Berkadia to Originate Loans for Securitization
Berkadia Commercial Mortgage plans to originate fixed-rate commercial mortgages and sell them to securitization shops.
The Horsham, Pa., firm has set aside some $200 million to start the program. It will focus on loans of $5 million to $25 million on stabilized retail, office, warehouse and multi-family properties. A typical mortgage will have a term of 5-10 years, a loan-to-value ratio of 60-75%, and a coupon of 5-6%.
Since being formed a year ago, Berkadia's lending operation has focused mostly on agency mortgages.
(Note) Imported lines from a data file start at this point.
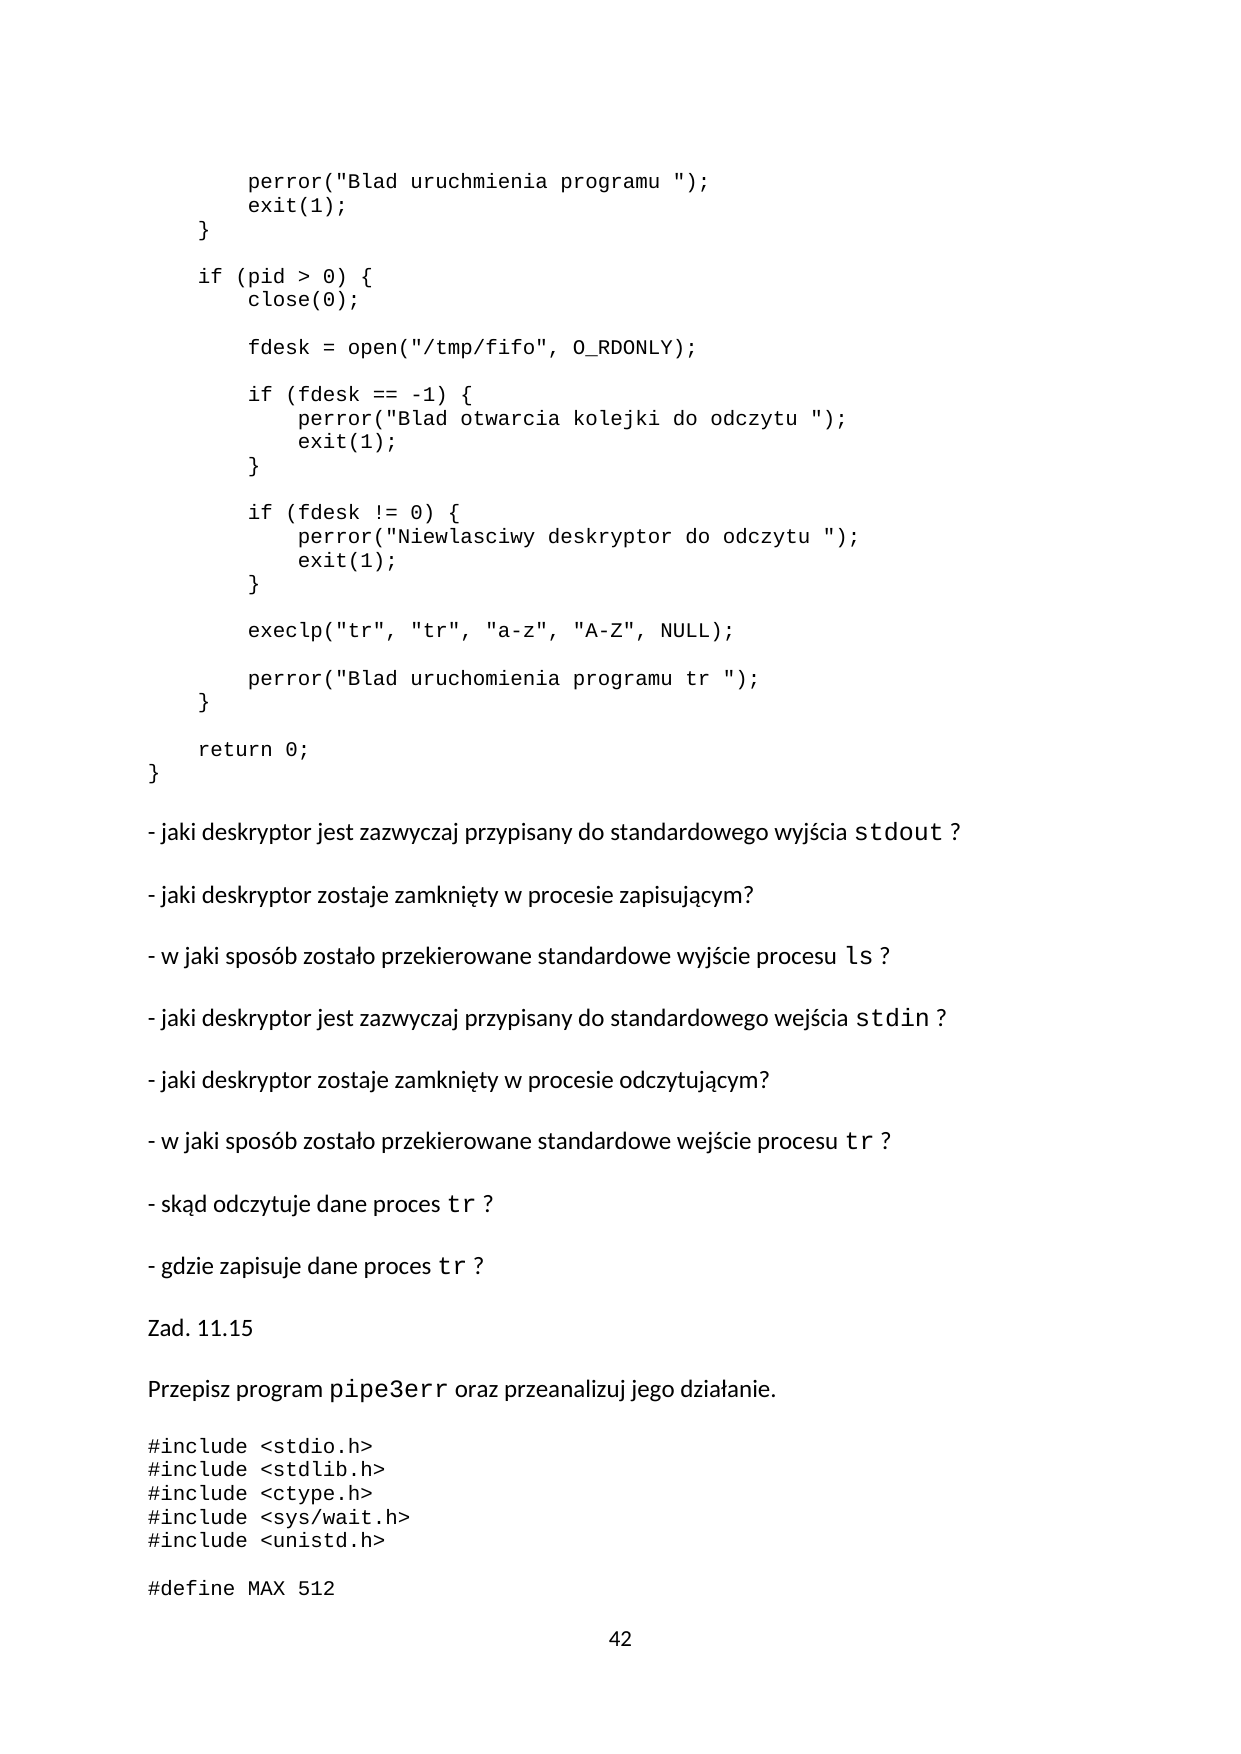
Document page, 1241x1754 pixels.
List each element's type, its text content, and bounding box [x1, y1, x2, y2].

text - w jaki sposób zostało przekierowane standardowe wejście procesu tr ? [148, 1126, 1093, 1157]
text #include <stdlib.h> [148, 1459, 1093, 1483]
text Zad. 11.15 [148, 1312, 1093, 1343]
text #include <stdio.h> [148, 1436, 1093, 1459]
text - jaki deskryptor zostaje zamknięty w procesie odczytującym? [148, 1064, 1093, 1095]
text - jaki deskryptor jest zazwyczaj przypisany do standardowego wejścia stdin ? [148, 1002, 1093, 1034]
text - jaki deskryptor zostaje zamknięty w procesie zapisującym? [148, 879, 1093, 909]
text fdesk = open("/tmp/fifo", O_RDONLY); [148, 337, 1093, 360]
text - skąd odczytuje dane proces tr ? [148, 1188, 1093, 1219]
text if (fdesk != 0) { [148, 502, 1093, 526]
text } [148, 762, 1093, 786]
text exit(1); [148, 549, 1093, 573]
text } [148, 455, 1093, 479]
text if (pid > 0) { [148, 266, 1093, 289]
text return 0; [148, 739, 1093, 762]
text execlp("tr", "tr", "a-z", "A-Z", NULL); [148, 621, 1093, 644]
text #define MAX 512 [148, 1578, 1093, 1601]
text Przepisz program pipe3err oraz przeanalizuj jego działanie. [148, 1373, 1093, 1405]
text exit(1); [148, 431, 1093, 455]
text perror("Blad otwarcia kolejki do odczytu "); [148, 408, 1093, 431]
text #include <unistd.h> [148, 1530, 1093, 1554]
text perror("Niewlasciwy deskryptor do odczytu "); [148, 526, 1093, 549]
text perror("Blad uruchmienia programu "); [148, 171, 1093, 195]
text #include <ctype.h> [148, 1483, 1093, 1507]
text } [148, 218, 1093, 242]
text close(0); [148, 289, 1093, 313]
text } [148, 691, 1093, 715]
text - w jaki sposób zostało przekierowane standardowe wyjście procesu ls ? [148, 940, 1093, 972]
text - jaki deskryptor jest zazwyczaj przypisany do standardowego wyjścia stdout ? [148, 817, 1093, 848]
text if (fdesk == -1) { [148, 384, 1093, 408]
text } [148, 573, 1093, 597]
text perror("Blad uruchomienia programu tr "); [148, 668, 1093, 691]
text #include <sys/wait.h> [148, 1507, 1093, 1530]
text exit(1); [148, 195, 1093, 218]
text - gdzie zapisuje dane proces tr ? [148, 1250, 1093, 1282]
The fixed-rate program, headed by commercial MBS veteran Joseph Franzetti, is the company's first attempt to build a private lending arm.
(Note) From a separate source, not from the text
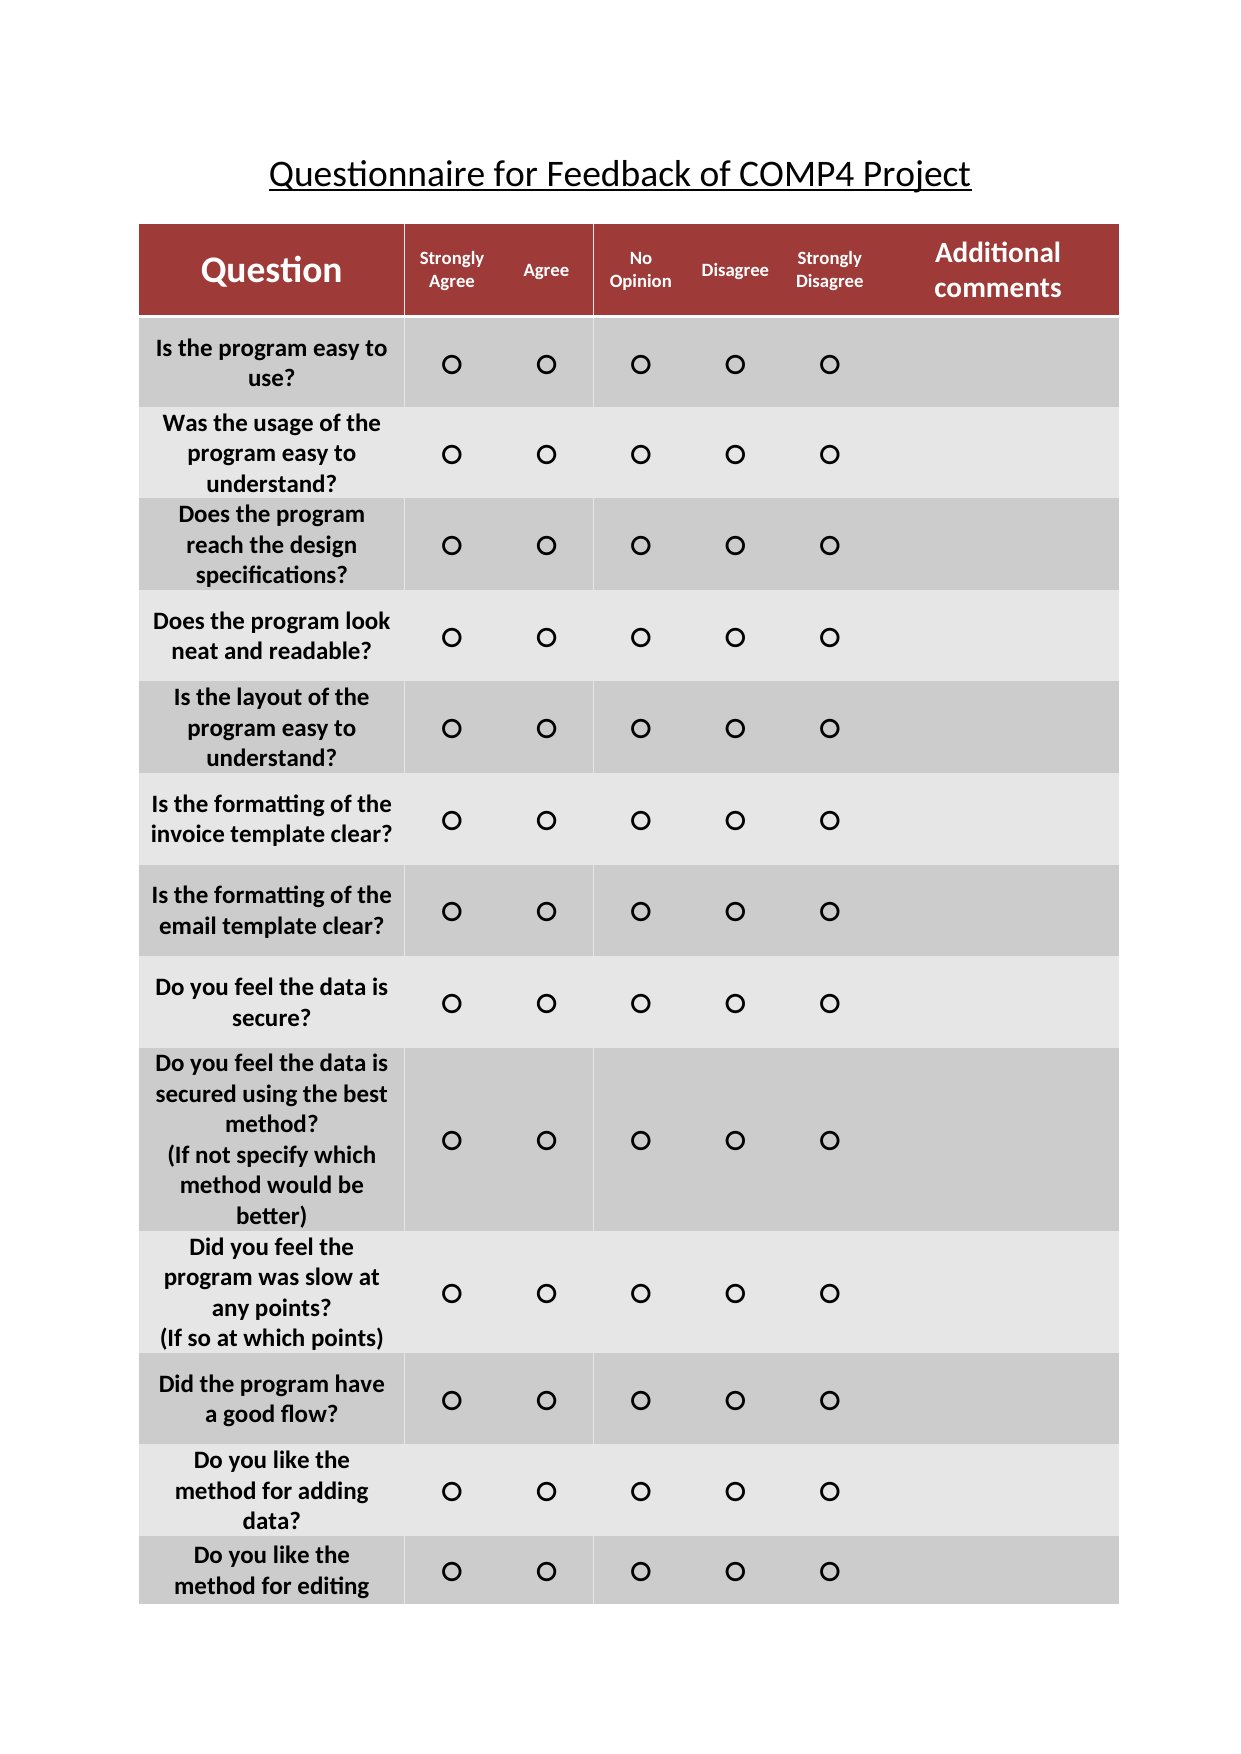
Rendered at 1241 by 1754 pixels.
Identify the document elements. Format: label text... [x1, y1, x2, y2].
Berkadia also is launching a floating-rate program that will provide bridge loans to apartment-property owners awaiting approval for permanent financing from Fannie Mae or Freddie Mac.
Under the fixed-rate effort, Berkadia plans to fund the loans and then sell them to issuers amassing mortgages for securitization. It expects to form relationships with a handful of securitization shops. Berkadia would prefer to retain the primary-servicing rights to loans it sells in order to maintain relationships with borrowers and generate fee income.
Berkadia will start accepting loan applications early next year. It would consider loans of more than $25 million, but would likely need a partner to take those down.
Franzetti, a senior vice president, joined Berkadia's New York office in mid-April to build the firm's relationships with lenders. He previously worked at Cohen Financial of Chicago and Citigroup. He became well known in the CMBS industry in the 1990s when he served as head of the CMBS ratings groups of S&P and Duff.
Berkadia is a joint venture between Warren Buffett's Berkshire Hathaway of Omaha, Neb., and Leucadia National of New York. The duo set up the firm to buy the servicing and origination operations of the bankrupt Capmark.
The floating-rate program, overseen by executive vice president John Cannon, will also start early next year. Berkadia hasn't set an origination goal.
Loans will range up to $25 million, with terms of up to 12 months. The floating-rate coupons will be pegged to one-month Libor, with a floor rate. Initial coupons will likely be about 6-7%. Leverage on individual properties could go as high as 80%, but will usually be several percentage points lower than the leverage on the proposed Fannie or Freddie loan for which the borrower is awaiting approval.